Cadmium (Cd) and copper (Cu) are widely present in foods. However, their adverse effects on human gastric epithelium are not fully understood. Here, human gastric epithelial cells (SGC-7901) were employed to study the toxicity and associated mechanisms of Cd+Cu co-exposure. Their effects on cell viability, morphology, oxidative damage, cell cycle, apoptosis, and the mRNA levels of antioxidases and cell cycle regulatory genes were investigated. Co-exposure to Cd (5 μM)/Cu (10 μM) induced >40% cell viability loss, whereas little effect on cell viability at <10 μM Cd or 40 μM Cu. Compared to individual exposure, co-exposure induced greater oxidative damage by elevating ROS (3.5 folds), malondialdehyde (2.3 folds) and expression of SOD1 and HO-1 besides inhibiting CAT, GPX1 and Nrf2. A marked S cell-cycle arrest was observed in co-exposure, evidenced by more cells staying in the S phase (36%), up-regulation of cyclins-dependent kinase (CDK4) and CDKs inhibitor (p21) and down-regulation of CDK2, CDK6 and p27. Furthermore, higher apoptosis (22%) with floated and round cells occurred in co-exposure group. Our data implicate the cytotoxicity of Cd+Cu co-exposure was higher than individual exposure, and individual assessment would underestimate their potential health risk. Oxidative stress and cell cycle arrest possibly played a role in Cd+Cu induced toxicity and apoptosis in SGC-7901 cells. Our data suggest the importance to reduce Cd in foods to decrease its adverse impacts on human digestive system.

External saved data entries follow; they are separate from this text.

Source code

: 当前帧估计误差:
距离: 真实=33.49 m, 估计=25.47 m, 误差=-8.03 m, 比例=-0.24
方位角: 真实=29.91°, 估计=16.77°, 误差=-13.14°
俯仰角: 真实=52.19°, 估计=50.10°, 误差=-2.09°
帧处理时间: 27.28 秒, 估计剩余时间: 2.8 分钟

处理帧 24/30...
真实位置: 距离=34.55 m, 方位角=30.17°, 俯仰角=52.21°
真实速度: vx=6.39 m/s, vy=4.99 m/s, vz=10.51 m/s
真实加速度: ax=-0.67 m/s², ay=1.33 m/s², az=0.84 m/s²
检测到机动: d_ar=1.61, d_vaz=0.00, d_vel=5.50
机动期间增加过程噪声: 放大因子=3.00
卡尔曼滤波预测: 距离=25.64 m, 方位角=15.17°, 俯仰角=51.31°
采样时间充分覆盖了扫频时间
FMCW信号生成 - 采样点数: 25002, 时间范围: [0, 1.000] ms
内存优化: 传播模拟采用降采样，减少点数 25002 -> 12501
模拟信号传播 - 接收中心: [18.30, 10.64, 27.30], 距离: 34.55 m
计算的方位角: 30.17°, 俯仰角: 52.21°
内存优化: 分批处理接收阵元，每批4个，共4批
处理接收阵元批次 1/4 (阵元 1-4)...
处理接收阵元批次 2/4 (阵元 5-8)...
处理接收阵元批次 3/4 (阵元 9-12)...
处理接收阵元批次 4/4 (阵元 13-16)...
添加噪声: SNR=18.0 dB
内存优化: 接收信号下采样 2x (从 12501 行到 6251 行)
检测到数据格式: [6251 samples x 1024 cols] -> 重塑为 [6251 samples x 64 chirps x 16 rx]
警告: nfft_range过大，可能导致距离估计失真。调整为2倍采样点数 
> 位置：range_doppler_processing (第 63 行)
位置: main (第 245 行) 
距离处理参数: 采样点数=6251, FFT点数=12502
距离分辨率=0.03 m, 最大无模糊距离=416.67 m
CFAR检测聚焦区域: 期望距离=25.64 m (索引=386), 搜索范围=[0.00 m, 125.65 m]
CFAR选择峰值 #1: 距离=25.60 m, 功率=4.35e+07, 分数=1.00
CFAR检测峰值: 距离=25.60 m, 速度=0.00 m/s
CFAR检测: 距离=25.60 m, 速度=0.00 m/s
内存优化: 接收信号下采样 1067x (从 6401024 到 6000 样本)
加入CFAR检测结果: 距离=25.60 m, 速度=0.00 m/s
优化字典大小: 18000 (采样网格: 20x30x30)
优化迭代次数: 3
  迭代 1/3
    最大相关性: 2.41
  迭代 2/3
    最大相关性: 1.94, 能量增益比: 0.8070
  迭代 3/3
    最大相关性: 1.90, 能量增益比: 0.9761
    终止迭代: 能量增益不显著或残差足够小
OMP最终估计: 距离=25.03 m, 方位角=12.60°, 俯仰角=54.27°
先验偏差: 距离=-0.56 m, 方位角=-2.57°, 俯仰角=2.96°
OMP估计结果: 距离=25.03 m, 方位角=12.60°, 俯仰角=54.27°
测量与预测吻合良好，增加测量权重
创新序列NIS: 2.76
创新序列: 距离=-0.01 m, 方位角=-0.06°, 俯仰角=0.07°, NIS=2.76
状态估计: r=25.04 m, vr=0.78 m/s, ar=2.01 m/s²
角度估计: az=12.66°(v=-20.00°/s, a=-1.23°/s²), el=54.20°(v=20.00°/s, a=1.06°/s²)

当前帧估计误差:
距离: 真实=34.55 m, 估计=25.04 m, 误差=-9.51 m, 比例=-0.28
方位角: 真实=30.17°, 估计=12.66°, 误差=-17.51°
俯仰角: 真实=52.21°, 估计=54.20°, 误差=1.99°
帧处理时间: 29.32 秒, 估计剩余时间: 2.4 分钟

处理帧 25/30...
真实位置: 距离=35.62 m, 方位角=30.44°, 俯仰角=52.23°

食物中广泛存在镉（Cd）和铜（Cu）。然而，它们对人胃上皮的不利影响尚未完全了解。在这里，人类胃上皮细胞（SGC-7901）被用来研究Cd + Cu共暴露的毒性和相关机制。研究了它们对细胞活力，形态，氧化损伤，细胞周期，细胞凋亡以及抗氧化酶和细胞周期调控基因mRNA水平的影响。共同暴露于Cd（5μM）/ Cu（10μM）会引起> 40％的细胞活力损失，而对<10μMCd或40μMCu的细胞活力几乎没有影响。与单独暴露相比，共同暴露通过升高ROS（3.5倍），丙二醛（2.3倍）以及SOD1和HO-1的表达，除了抑制CAT外，还引起更大的氧化损伤，GPX1和Nrf2。在共同暴露中观察到明显的S细胞周期停滞，表现为更多的细胞停留在S期（36％），细胞周期蛋白依赖性激酶（CDK4）和CDKs抑制剂（p21）的上调。CDK2，CDK6和p27。此外，共同暴露组的漂浮细胞和圆形细胞的凋亡率更高（22％）。我们的数据表明，Cd + Cu共同暴露的细胞毒性高于个人暴露，个人评估会低估其潜在的健康风险。氧化应激和细胞周期阻滞可能在Cd + Cu诱导的SGC-7901细胞毒性和细胞凋亡中起作用。我们的数据表明减少食品中Cd的重要性，以减少其对人体消化系统的不利影响。